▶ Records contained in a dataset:
————

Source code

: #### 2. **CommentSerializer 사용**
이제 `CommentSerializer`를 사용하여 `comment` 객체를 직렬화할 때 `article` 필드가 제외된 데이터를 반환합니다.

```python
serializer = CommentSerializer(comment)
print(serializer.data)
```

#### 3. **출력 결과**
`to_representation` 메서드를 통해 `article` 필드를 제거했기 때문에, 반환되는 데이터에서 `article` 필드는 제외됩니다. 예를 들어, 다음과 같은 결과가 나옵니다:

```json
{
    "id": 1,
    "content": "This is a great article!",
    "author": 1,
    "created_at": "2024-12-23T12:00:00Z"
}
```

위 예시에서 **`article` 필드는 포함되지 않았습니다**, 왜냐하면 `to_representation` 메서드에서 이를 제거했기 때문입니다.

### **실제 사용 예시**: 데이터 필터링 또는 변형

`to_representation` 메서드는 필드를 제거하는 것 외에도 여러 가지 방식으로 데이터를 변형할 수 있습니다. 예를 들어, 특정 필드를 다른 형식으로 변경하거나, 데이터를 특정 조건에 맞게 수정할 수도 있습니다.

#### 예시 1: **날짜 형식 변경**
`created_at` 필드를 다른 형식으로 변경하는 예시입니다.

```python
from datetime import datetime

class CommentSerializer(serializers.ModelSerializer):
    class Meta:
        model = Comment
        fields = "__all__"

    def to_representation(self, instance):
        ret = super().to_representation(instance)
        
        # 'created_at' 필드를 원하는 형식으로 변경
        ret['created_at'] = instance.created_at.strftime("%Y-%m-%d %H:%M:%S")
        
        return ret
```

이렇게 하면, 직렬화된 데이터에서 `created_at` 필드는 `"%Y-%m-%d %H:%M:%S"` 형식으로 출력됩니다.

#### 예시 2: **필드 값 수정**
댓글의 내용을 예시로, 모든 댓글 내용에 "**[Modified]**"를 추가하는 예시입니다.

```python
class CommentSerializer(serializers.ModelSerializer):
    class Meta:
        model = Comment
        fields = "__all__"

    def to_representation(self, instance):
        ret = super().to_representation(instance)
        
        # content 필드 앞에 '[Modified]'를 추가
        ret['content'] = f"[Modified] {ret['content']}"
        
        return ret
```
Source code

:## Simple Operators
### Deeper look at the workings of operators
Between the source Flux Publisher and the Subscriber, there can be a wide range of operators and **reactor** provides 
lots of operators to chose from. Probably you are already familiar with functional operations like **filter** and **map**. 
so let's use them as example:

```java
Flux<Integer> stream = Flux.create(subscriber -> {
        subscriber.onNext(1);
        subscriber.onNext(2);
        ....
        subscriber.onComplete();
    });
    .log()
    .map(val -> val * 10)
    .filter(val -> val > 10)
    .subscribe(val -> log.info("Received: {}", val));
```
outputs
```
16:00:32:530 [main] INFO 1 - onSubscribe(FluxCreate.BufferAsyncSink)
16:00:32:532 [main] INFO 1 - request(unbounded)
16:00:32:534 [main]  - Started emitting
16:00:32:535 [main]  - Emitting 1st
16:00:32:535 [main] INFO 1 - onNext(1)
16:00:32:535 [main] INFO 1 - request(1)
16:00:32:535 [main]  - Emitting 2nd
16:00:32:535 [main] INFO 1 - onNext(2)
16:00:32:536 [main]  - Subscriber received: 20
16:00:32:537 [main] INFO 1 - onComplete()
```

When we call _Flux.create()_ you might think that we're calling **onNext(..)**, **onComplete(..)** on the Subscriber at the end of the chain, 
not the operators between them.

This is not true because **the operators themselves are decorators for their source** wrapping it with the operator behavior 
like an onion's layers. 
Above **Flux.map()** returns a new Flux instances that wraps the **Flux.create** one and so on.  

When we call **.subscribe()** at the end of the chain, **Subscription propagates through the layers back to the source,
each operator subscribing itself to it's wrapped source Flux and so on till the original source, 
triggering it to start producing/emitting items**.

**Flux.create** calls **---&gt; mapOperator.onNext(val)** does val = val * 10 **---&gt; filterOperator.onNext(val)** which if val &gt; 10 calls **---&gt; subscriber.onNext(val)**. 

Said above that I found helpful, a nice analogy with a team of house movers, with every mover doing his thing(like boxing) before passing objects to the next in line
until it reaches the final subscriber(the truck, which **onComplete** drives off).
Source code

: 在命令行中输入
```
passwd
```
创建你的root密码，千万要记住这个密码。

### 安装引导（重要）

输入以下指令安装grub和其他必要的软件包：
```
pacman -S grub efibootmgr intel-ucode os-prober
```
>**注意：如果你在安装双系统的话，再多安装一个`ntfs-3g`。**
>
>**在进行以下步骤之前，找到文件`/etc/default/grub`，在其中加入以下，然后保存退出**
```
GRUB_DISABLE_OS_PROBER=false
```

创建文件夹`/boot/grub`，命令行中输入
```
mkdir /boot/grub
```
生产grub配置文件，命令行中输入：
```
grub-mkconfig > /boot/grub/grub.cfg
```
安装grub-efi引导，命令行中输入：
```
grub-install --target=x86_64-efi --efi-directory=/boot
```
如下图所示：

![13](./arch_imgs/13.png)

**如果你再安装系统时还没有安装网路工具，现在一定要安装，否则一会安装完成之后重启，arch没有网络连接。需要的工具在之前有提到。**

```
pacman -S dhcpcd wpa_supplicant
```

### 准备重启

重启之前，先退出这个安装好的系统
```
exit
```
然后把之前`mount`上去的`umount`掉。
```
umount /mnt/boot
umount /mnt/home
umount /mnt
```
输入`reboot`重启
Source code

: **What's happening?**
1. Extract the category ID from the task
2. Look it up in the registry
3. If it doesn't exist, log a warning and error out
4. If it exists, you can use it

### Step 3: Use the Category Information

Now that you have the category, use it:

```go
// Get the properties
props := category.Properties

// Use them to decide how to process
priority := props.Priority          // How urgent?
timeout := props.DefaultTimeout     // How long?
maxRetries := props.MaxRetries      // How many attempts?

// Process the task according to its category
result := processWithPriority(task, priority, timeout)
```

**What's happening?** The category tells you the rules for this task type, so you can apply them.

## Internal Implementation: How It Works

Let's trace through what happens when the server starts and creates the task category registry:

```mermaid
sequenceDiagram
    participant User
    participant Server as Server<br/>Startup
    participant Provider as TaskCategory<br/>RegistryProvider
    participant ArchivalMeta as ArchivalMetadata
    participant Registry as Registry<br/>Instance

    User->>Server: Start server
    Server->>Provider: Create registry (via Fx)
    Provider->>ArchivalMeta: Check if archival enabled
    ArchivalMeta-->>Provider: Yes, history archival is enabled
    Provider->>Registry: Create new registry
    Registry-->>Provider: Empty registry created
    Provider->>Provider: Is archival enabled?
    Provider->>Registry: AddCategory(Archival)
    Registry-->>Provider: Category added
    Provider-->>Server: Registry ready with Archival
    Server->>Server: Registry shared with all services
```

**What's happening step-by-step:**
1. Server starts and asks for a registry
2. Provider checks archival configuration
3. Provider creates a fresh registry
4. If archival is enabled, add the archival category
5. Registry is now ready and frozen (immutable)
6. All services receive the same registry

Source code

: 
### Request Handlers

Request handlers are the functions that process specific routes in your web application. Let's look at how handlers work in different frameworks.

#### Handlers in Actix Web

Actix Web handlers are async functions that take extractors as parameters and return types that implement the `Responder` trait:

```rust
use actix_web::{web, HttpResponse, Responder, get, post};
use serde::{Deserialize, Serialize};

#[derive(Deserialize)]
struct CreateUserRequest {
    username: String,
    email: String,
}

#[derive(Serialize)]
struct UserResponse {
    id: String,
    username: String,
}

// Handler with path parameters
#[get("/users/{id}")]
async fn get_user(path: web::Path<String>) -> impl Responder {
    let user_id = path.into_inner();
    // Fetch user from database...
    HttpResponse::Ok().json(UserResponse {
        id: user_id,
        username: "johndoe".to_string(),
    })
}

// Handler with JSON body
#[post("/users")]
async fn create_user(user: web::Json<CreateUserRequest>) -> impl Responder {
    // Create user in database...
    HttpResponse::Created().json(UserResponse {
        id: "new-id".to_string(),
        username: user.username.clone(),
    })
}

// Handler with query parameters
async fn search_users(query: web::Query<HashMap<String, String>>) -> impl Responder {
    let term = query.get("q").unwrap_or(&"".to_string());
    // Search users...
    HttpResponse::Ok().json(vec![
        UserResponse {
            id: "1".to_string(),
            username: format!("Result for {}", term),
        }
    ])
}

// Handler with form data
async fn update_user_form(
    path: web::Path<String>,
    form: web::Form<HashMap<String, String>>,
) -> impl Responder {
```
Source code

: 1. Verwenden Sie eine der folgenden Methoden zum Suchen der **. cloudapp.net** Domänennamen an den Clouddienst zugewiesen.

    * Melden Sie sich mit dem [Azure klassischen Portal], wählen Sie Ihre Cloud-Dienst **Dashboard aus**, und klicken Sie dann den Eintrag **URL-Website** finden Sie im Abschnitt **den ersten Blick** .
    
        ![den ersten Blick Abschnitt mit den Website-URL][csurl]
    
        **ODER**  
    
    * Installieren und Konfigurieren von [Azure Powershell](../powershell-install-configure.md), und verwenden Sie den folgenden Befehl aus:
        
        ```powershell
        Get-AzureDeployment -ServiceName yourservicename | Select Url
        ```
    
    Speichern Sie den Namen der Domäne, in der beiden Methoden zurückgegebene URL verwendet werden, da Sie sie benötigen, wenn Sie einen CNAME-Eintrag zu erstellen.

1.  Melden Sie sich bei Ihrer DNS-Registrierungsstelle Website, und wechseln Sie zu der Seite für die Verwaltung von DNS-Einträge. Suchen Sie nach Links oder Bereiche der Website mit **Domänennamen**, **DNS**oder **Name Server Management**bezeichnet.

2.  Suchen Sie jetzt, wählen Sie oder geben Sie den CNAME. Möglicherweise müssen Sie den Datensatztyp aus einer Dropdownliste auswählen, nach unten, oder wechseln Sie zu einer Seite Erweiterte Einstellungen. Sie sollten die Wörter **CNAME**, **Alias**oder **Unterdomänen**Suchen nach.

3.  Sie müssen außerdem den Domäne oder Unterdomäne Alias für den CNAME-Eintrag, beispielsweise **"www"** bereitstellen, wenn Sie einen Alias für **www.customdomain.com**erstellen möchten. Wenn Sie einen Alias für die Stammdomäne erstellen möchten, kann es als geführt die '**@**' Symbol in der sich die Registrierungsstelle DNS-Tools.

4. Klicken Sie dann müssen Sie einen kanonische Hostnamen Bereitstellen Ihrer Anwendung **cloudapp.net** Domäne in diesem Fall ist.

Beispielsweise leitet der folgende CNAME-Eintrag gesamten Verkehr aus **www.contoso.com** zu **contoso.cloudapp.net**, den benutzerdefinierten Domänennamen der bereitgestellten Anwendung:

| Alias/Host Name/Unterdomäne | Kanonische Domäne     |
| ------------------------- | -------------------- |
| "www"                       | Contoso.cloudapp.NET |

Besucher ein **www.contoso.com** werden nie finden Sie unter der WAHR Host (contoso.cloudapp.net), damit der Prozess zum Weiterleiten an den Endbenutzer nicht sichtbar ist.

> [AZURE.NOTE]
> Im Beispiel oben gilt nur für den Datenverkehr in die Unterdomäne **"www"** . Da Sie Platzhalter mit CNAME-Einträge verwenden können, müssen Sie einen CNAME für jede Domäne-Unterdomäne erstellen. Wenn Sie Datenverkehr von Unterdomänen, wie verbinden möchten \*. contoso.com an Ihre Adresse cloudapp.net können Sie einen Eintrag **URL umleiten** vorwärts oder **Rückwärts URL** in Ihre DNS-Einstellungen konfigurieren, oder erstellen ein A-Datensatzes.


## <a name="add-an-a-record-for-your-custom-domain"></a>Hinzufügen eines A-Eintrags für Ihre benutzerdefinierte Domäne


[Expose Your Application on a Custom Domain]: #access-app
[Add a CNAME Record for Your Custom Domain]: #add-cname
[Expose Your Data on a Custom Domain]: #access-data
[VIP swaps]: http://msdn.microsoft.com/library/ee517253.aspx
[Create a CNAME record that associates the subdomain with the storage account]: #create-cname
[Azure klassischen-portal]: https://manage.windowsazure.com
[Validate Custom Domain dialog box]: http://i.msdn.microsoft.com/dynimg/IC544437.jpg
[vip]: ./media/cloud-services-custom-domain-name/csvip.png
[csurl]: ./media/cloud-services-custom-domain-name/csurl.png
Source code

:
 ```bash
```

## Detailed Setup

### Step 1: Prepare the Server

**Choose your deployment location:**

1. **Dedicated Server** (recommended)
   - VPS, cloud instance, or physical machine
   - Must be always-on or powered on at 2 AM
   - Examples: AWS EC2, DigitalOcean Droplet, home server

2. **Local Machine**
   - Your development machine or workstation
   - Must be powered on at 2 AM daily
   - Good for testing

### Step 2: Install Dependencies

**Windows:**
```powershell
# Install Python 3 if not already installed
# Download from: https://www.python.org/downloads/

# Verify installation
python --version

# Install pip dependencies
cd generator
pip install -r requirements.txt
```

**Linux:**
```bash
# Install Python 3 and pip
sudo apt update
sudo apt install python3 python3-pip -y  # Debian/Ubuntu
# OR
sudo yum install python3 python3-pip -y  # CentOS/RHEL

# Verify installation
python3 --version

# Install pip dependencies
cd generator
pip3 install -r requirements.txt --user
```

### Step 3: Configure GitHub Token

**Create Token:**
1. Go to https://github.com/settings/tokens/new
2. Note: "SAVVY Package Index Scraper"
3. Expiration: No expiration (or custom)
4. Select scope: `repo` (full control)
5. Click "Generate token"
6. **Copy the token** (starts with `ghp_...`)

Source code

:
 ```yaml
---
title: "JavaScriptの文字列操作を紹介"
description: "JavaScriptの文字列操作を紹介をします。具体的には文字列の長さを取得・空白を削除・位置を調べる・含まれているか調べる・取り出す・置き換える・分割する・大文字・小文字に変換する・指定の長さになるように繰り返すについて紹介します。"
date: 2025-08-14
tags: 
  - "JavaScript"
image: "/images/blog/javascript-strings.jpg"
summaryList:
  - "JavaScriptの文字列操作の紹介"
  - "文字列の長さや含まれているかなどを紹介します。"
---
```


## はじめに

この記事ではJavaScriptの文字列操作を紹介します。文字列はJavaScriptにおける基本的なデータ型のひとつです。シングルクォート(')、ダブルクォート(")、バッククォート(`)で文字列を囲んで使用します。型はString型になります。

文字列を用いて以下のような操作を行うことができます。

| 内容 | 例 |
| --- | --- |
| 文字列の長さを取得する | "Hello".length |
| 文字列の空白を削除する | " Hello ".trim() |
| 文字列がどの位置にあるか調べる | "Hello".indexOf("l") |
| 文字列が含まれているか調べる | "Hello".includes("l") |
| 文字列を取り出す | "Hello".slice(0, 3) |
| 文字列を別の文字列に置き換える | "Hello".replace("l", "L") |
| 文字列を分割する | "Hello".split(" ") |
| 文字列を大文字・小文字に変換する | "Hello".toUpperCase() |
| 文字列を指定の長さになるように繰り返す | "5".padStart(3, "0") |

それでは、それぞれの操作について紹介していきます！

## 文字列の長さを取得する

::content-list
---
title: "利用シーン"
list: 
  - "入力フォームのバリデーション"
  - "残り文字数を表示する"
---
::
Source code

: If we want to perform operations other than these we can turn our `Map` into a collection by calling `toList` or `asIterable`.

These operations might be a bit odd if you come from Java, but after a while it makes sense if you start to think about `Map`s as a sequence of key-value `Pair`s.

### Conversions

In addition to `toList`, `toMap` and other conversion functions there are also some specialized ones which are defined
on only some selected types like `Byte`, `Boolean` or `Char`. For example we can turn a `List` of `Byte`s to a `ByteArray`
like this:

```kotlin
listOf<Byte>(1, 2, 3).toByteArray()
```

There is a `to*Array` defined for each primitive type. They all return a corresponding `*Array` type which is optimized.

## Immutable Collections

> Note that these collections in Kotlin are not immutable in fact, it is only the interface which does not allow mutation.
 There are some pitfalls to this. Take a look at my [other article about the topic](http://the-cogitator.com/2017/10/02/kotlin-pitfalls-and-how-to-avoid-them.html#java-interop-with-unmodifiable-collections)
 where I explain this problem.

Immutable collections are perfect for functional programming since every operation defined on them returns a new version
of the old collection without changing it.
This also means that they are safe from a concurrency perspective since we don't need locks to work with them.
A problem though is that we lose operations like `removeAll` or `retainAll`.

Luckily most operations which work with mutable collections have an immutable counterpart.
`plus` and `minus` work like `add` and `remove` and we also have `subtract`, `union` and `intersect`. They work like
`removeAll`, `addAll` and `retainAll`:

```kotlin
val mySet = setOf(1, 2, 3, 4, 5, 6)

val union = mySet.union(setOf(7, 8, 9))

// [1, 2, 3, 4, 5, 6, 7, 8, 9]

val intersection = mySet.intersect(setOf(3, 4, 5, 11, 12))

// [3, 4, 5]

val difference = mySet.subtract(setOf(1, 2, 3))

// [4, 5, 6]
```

————

▶ Problem requirements: Of all the entries above, repeat only the lines from the line that has "which is optimized." to the line that has "not allow mutation.", both lines included, exactly.

▶ Response to this exercise:
There is a `to*Array` defined for each primitive type. They all return a corresponding `*Array` type which is optimized.

## Immutable Collections

> Note that these collections in Kotlin are not immutable in fact, it is only the interface which does not allow mutation.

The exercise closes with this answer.